# [What you should do]
Every line in the data below from the one containing "right knee: (299, 647)" down to the one containing "left back paw: (820, 626)", both included, must be retyped exactly; no other line is to appear.

# [Data to process]

• • •

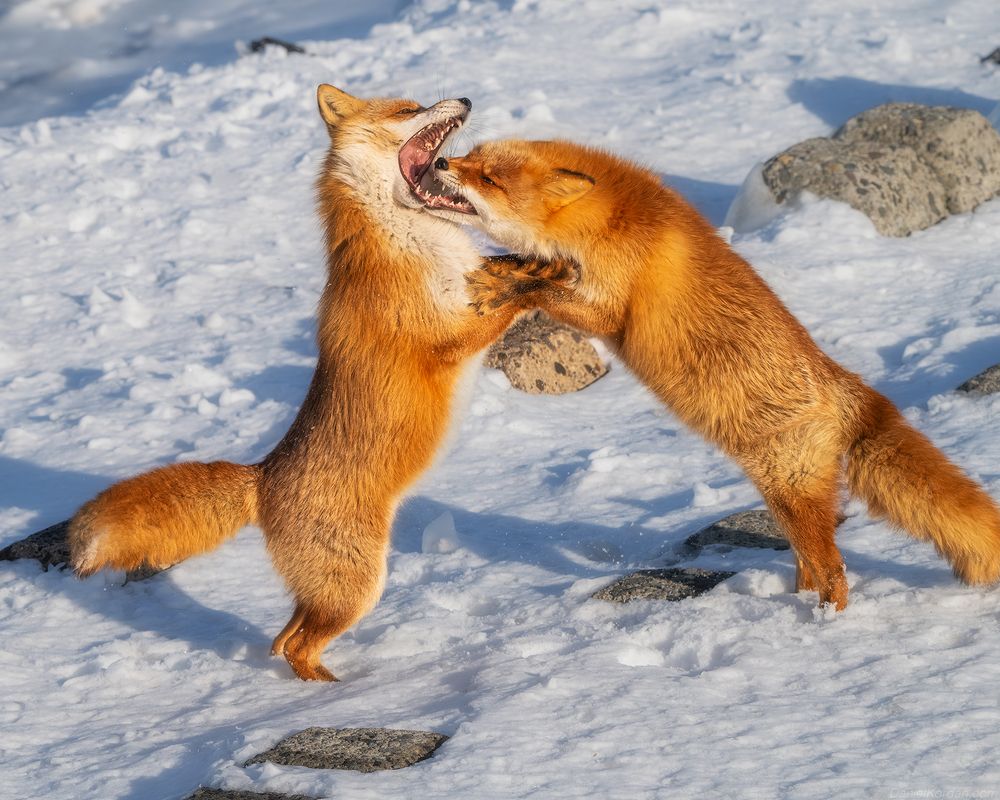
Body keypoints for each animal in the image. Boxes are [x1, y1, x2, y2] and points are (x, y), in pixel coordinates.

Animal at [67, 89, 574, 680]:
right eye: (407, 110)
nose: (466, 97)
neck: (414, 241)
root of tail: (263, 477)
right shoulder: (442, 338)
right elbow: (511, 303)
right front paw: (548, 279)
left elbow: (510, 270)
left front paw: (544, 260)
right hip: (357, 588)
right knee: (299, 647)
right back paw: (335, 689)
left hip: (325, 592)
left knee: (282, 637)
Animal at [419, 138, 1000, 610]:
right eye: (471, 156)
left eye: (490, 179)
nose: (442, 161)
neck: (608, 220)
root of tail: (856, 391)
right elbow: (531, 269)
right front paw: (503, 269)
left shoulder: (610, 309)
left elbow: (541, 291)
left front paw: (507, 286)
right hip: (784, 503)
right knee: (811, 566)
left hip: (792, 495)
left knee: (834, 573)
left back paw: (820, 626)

• • •

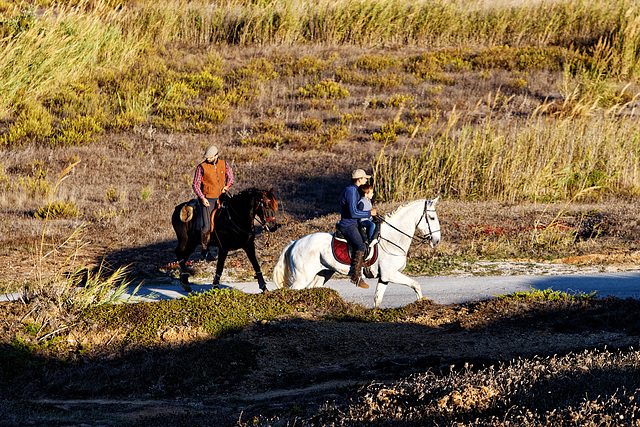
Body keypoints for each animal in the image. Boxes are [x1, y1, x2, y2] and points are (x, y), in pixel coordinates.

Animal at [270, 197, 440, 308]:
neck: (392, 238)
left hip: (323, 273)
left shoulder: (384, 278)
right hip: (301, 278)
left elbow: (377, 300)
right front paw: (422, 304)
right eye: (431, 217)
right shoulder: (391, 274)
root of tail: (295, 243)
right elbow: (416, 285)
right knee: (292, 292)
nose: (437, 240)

• • •

# [Result for this task]
right knee: (299, 647)
right back paw: (335, 689)
left hip: (325, 592)
left knee: (282, 637)
Animal at [419, 138, 1000, 610]:
right eye: (471, 156)
left eye: (490, 179)
nose: (442, 161)
neck: (608, 220)
root of tail: (856, 391)
right elbow: (531, 269)
right front paw: (503, 269)
left shoulder: (610, 309)
left elbow: (541, 291)
left front paw: (507, 286)
right hip: (784, 503)
right knee: (811, 566)
left hip: (792, 495)
left knee: (834, 573)
left back paw: (820, 626)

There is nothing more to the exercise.